• [Exercise details]
Report each line of the entries that includes "evenodd" by copying it.

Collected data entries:
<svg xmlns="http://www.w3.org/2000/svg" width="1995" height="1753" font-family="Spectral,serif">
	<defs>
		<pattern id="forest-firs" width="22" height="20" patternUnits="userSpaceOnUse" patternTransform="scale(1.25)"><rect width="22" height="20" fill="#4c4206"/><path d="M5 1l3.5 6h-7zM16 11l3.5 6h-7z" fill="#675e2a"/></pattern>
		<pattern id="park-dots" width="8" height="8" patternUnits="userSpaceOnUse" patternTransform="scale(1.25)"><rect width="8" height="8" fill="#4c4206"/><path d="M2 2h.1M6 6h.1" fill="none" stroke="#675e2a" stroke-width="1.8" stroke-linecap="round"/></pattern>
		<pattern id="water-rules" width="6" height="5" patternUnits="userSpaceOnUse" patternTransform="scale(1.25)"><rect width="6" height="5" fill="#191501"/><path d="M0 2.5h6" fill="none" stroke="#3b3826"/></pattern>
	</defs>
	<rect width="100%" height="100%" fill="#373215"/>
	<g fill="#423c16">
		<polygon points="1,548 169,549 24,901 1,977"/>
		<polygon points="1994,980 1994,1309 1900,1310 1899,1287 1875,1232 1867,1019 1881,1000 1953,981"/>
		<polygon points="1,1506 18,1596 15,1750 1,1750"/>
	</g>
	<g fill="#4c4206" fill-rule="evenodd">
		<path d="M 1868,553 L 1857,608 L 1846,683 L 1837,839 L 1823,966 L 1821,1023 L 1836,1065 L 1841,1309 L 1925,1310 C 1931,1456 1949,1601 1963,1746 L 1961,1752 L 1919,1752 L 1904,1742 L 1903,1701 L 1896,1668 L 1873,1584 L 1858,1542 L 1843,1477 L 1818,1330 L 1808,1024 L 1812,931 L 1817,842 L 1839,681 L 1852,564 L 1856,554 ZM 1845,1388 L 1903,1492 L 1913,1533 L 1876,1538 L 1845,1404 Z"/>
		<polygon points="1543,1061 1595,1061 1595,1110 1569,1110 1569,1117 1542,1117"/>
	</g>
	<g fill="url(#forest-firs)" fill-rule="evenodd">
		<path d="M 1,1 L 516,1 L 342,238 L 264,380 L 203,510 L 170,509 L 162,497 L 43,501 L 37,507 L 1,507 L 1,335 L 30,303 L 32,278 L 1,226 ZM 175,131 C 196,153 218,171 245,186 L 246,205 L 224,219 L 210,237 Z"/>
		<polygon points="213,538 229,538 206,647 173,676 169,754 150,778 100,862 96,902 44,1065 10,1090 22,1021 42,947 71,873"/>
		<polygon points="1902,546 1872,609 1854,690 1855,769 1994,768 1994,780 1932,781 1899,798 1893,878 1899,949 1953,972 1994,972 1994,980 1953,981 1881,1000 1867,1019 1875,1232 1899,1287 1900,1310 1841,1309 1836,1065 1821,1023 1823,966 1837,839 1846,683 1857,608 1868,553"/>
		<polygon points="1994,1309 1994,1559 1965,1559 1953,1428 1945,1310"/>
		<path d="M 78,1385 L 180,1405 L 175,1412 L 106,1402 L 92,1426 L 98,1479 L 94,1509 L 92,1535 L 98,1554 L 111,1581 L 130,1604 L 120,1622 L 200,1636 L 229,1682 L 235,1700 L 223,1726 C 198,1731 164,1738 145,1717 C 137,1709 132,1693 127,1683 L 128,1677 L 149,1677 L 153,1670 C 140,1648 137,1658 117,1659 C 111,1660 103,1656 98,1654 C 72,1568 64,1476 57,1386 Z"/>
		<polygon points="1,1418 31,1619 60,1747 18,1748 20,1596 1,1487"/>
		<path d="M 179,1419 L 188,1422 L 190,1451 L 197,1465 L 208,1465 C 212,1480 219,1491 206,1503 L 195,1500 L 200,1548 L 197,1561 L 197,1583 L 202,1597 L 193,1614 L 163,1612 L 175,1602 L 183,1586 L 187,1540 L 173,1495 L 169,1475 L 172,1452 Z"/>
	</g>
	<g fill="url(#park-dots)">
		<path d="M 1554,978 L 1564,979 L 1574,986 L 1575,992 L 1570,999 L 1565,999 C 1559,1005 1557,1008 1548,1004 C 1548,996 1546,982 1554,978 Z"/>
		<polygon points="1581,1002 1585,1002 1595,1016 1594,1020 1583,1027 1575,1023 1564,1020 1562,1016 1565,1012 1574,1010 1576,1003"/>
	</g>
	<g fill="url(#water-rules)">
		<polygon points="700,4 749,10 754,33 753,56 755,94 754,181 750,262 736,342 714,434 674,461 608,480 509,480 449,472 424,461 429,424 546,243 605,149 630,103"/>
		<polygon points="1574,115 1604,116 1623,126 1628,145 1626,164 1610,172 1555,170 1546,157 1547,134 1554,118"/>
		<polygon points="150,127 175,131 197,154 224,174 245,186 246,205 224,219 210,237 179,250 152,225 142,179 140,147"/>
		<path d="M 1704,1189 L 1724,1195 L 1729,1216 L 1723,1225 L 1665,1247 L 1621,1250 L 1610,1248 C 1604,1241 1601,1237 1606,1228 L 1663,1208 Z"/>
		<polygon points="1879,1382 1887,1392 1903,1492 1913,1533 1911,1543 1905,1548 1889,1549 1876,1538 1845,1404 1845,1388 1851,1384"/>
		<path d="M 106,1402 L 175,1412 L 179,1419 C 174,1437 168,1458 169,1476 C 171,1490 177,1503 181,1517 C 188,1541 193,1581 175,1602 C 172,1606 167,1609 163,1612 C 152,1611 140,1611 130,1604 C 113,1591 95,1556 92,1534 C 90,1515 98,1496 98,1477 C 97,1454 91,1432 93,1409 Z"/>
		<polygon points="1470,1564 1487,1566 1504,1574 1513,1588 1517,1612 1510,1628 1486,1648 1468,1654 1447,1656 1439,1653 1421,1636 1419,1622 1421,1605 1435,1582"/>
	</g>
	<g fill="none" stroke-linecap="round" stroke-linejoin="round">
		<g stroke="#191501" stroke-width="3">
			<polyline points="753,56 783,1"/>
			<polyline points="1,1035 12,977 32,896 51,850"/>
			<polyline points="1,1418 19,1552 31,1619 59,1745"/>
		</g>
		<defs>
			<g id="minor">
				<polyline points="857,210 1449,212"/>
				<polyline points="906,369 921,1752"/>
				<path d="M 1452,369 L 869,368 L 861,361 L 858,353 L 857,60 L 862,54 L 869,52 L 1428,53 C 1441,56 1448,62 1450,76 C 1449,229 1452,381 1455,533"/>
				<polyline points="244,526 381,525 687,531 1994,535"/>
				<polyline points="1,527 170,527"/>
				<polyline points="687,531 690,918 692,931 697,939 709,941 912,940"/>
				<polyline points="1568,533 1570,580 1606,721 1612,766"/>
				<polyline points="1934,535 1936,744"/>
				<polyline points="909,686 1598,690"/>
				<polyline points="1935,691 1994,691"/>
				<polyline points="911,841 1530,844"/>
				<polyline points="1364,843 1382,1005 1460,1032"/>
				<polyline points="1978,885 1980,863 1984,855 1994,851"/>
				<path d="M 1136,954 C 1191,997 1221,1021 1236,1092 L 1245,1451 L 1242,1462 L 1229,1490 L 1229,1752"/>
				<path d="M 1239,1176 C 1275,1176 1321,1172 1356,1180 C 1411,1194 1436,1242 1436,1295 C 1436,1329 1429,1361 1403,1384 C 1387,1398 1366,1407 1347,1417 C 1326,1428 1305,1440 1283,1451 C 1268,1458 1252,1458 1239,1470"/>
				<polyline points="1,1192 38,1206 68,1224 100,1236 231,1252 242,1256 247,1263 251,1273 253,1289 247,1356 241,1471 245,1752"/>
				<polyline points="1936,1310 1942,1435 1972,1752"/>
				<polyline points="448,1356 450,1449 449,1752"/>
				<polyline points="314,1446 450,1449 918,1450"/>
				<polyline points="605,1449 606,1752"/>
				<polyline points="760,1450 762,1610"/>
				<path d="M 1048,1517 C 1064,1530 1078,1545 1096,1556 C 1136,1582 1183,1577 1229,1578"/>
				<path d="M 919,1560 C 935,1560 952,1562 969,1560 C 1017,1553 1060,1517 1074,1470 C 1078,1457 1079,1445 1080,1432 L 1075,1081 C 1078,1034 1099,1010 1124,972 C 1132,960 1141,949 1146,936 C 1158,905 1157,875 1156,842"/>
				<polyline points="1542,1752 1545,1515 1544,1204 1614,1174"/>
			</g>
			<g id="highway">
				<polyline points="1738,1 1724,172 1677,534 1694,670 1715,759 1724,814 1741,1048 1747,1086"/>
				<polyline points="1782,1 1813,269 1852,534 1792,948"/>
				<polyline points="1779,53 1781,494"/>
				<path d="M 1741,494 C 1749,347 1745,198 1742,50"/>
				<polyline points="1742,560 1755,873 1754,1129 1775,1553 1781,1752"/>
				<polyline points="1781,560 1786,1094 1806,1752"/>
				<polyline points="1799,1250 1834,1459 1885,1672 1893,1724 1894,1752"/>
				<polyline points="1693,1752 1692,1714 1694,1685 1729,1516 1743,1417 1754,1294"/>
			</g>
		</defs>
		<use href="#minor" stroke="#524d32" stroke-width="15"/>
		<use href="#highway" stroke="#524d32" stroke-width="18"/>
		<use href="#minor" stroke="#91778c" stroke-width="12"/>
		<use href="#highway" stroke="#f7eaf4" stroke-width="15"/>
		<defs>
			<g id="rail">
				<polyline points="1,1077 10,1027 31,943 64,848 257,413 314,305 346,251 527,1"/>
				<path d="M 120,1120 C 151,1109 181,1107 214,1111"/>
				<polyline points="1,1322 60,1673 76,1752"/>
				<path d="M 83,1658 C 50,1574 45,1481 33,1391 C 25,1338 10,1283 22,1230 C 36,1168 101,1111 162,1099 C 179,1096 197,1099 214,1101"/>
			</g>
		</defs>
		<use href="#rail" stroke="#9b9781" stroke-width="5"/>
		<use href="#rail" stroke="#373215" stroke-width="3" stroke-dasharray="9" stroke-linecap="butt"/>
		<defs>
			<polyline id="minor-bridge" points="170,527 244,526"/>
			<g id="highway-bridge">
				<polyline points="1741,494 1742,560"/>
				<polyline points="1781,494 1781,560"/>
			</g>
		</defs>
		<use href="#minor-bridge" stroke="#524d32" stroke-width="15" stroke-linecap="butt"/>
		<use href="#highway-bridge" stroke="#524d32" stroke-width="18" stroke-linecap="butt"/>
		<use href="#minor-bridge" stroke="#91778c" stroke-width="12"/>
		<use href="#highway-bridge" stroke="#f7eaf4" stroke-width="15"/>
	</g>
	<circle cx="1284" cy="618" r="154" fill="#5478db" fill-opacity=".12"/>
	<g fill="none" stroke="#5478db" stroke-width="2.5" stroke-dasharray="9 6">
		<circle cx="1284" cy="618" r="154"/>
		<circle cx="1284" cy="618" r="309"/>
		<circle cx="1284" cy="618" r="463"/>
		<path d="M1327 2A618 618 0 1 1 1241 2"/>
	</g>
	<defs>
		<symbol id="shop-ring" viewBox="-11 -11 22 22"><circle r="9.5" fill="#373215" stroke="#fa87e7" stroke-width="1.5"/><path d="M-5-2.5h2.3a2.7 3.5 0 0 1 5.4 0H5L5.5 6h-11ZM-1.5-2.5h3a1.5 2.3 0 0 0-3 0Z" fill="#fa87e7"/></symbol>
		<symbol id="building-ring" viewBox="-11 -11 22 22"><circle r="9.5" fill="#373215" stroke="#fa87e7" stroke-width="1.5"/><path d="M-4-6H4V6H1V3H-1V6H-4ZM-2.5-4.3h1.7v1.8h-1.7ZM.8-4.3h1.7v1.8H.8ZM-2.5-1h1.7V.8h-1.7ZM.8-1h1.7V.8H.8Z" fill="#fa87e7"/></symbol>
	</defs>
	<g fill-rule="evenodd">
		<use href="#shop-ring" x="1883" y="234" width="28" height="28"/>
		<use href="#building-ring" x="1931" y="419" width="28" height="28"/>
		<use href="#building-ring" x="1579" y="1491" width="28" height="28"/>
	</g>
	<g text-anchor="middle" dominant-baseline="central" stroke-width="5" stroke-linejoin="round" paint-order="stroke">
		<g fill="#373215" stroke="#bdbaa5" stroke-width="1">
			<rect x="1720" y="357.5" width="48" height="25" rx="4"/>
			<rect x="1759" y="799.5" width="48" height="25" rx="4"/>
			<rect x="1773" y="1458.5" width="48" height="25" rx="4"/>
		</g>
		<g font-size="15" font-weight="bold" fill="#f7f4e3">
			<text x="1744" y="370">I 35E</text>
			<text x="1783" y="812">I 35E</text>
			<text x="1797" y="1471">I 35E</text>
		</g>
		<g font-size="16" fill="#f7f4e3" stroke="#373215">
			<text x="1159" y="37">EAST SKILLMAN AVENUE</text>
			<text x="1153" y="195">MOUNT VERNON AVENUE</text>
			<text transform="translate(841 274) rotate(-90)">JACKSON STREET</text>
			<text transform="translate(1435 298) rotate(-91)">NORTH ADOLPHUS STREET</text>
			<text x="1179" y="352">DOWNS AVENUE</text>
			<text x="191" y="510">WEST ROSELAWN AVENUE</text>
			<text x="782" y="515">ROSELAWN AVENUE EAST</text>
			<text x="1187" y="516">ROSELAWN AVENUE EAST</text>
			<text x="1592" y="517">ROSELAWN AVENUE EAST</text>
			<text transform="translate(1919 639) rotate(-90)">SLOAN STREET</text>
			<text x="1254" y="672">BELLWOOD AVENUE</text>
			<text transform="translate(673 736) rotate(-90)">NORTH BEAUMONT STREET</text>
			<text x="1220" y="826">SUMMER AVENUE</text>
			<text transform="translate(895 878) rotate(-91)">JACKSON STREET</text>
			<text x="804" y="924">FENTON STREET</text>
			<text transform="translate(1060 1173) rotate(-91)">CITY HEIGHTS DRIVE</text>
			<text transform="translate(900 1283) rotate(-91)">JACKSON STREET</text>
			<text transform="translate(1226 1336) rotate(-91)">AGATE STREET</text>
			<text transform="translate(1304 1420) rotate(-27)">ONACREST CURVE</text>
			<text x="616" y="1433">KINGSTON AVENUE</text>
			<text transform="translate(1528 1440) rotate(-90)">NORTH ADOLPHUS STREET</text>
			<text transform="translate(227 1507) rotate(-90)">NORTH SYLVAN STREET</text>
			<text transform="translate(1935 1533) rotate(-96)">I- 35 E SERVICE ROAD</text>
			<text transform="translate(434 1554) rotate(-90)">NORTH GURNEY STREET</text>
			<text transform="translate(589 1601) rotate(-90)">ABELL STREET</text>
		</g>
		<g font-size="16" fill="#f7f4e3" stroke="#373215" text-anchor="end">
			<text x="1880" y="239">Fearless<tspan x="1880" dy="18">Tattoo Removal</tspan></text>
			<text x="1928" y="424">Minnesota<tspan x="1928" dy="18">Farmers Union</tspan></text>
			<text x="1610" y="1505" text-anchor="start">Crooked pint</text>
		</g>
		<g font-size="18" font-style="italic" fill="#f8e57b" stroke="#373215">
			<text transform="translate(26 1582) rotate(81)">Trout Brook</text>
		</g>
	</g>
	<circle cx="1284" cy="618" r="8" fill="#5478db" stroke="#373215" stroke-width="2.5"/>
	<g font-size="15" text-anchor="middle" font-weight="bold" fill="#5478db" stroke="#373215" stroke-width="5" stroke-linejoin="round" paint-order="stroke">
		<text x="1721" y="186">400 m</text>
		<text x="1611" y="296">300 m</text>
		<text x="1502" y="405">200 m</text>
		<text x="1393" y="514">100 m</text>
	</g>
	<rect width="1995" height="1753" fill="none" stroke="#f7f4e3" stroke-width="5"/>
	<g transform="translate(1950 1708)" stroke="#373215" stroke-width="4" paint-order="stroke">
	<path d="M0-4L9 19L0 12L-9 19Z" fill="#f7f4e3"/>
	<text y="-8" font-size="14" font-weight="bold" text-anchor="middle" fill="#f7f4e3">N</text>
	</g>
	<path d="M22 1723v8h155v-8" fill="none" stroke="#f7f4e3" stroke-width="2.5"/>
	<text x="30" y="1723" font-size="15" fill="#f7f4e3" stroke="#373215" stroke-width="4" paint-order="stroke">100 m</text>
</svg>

• [Response to the exercise]
	<g fill="#4c4206" fill-rule="evenodd">
	<g fill="url(#forest-firs)" fill-rule="evenodd">
	<g fill-rule="evenodd">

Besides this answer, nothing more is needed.